ACTIVITIES
1/ Answer these from the hypermiling article, each on its own line:
(a) How much gas did each car get for every drive in the test?
(b) What fuel economy did the older car reach while hypermiling?
(c) In which state were all the driving techniques and modifications legal?
2/ Write the next part of the hypermiling article, picking up after its final sentence.

How to increase your gas mileage by 70%
Sounds too good to be true . . . but by using these extreme tactics, it's possible to save big at the pump. On an episode of Discovery Channel’s “MythBusters,” They tested whether a few techniques collectively known as “hypermiling” can double your fuel economy. They took two cars, a new sedan and an older coupe, and drove normally as far as they could on exactly 3 gallons of gas. They then repeated the process using hypermiling techniques.
The results? The new car was able to drive 40% farther while hypermiling (30 miles per gallon, up from 21.3 mpg), while the older car went 70 percent farther (45.3 mpg, up from 26 mpg). The myth is busted, because they couldn’t double their fuel economy, but a 70% improvement is impressive. And it could save a lot of money at the pump.
Only driving techniques and modifications legal in Californiawere employed, so everything they did to get that massive improvement in miles per gallon is probably legal for you, too. But since laws vary from state to state, you’ll want to make sure anything you pull from this list is permitted.

EXTRACTED RECORDS
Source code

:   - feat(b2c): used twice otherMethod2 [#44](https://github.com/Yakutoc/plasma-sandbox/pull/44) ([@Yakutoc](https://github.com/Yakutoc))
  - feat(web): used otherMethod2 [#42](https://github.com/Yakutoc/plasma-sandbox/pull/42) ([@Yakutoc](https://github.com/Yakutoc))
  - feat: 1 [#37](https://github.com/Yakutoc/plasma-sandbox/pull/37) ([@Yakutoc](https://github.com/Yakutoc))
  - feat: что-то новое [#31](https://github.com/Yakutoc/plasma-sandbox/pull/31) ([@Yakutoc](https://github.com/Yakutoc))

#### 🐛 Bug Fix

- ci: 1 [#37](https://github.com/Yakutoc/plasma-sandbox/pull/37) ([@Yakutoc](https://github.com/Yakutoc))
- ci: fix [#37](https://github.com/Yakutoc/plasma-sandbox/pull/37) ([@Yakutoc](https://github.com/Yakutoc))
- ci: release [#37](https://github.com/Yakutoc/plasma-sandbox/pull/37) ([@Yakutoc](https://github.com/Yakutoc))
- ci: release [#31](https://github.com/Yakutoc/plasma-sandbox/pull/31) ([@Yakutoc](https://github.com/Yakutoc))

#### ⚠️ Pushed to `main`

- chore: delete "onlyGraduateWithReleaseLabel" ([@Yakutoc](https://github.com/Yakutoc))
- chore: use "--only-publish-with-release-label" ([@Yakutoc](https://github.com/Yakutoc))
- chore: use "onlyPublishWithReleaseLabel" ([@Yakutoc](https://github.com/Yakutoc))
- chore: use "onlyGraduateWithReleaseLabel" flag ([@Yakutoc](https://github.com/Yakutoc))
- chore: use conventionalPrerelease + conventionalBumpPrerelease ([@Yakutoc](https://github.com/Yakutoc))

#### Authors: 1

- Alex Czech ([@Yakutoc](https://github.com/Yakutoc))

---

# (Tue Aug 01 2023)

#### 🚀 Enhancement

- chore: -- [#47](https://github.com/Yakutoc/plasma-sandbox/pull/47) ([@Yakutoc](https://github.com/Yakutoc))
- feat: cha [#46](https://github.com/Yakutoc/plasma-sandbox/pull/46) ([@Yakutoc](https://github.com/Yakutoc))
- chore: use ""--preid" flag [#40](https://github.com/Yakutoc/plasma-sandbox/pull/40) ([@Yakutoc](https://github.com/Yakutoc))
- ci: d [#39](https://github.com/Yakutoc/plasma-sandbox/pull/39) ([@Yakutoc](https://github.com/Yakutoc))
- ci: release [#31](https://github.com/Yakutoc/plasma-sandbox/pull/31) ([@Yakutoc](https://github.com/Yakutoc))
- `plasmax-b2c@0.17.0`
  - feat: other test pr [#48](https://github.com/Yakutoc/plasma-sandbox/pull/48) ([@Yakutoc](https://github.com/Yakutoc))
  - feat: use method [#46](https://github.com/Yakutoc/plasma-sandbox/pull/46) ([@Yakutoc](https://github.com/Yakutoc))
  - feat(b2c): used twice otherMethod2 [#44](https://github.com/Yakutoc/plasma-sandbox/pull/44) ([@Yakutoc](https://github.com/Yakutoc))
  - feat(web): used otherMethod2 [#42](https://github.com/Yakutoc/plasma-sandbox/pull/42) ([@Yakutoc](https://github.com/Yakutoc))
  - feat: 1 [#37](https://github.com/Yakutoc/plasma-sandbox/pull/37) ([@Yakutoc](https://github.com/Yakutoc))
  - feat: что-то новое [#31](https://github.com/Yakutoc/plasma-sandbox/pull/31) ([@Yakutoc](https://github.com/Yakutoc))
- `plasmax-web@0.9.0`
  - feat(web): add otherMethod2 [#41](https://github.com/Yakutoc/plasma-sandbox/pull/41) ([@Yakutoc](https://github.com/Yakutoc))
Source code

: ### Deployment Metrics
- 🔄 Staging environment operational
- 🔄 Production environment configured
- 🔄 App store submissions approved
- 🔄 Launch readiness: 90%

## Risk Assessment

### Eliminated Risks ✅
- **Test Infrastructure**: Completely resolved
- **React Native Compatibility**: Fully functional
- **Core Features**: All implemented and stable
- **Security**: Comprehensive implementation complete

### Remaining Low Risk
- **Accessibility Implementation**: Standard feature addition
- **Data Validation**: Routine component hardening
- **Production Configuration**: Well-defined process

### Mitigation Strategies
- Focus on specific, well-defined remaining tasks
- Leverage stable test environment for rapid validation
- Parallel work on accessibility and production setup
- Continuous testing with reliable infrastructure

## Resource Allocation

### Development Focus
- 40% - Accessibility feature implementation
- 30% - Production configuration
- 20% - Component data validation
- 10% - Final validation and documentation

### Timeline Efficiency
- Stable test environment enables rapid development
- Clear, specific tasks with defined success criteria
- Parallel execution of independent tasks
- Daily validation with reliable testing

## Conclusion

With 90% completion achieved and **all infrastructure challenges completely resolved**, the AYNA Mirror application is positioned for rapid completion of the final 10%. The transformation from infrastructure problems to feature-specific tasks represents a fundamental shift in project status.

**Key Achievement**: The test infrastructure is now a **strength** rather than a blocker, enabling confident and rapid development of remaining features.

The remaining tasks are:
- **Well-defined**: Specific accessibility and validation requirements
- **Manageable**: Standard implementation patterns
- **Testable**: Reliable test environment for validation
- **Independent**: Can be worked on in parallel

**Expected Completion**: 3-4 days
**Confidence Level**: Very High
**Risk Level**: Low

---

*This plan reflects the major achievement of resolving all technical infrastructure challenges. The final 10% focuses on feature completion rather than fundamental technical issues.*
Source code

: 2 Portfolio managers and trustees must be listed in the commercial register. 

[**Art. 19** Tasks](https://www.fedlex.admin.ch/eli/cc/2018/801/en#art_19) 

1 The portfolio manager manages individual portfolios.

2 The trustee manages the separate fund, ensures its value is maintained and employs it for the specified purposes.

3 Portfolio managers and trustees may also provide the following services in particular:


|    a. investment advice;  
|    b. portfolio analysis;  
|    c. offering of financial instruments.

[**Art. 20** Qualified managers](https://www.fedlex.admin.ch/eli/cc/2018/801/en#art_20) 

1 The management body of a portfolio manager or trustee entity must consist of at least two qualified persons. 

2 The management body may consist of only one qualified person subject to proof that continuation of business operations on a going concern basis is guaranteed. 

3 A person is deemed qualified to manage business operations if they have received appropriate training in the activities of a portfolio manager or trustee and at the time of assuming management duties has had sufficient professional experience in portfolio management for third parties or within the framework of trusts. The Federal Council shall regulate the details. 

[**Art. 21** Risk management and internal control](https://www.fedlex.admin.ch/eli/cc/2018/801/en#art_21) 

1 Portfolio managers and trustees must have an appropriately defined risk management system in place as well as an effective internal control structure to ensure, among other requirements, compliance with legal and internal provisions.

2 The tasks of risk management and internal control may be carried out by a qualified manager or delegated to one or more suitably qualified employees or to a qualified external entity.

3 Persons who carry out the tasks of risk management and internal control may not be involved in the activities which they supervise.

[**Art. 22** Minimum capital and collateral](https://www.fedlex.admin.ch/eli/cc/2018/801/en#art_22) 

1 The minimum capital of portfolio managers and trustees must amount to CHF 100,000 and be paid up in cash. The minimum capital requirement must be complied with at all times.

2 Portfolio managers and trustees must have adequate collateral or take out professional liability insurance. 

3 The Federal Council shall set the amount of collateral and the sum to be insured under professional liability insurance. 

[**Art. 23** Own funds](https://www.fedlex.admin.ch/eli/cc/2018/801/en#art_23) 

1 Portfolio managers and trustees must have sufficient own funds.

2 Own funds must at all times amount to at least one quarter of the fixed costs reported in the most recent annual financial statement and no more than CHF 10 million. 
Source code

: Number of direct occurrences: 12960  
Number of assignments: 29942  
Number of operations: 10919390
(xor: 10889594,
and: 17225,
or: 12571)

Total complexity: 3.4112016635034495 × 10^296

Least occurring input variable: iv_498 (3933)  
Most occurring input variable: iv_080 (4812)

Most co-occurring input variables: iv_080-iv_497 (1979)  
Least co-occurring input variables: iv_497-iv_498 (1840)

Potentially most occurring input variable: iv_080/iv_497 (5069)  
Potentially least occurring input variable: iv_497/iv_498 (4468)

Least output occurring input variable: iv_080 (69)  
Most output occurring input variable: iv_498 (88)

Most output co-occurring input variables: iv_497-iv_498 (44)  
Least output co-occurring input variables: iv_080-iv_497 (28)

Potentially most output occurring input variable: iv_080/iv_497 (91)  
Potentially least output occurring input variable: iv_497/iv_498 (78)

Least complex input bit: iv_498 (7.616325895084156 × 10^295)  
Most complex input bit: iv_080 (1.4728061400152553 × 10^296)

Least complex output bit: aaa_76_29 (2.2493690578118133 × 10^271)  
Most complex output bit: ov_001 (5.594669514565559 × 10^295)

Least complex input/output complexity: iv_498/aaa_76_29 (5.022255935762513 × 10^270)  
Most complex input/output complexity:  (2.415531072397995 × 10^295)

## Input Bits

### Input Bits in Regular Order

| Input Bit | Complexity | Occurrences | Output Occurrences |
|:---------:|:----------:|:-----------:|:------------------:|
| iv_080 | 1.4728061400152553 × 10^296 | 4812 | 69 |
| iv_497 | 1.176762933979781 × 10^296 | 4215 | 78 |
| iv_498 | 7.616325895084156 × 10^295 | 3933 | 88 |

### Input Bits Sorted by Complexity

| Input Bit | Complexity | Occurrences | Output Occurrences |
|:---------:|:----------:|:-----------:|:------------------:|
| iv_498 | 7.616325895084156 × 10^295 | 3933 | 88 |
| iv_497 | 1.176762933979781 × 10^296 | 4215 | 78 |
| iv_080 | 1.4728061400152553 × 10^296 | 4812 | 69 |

ANSWERS TO THE EXERCISES
1/
(a) Exactly 3 gallons.
(b) 45.3 mpg, up from 26 mpg.
(c) California.

2/
Here’s what to do:
Never drive above 45 mph: Yes, this includes highways. And yes, you’ll make a lot of enemies. But if you can pull off driving no faster than 45 mph, you’ll use a lot less fuel.
Remove passenger side mirror: The thinking here is that by reducing wind resistance, you’ll improve mileage. Removing things sticking out from the side of your car should do that.
Avoid braking and rapid acceleration: This is the foundation of hypermiling. Not only do you need to gradually bring your car up to speed, but also drive to minimize braking. This means driving slower overall, looking as far ahead as possible, and braking less around turns.
Turn off engine at red lights: If the engine is off, you’re not using gas. If you can ignore a little horn honking and spiteful hand gestures you’ll get from the cars behind you while you start back up when the light turns green, you’ll spend less on gas.
Windows up/AC off
If you can stand the heat, you can save some money. By keeping your windows up and the AC off, you reduce the strain on your engine and maintain the aerodynamics of your car.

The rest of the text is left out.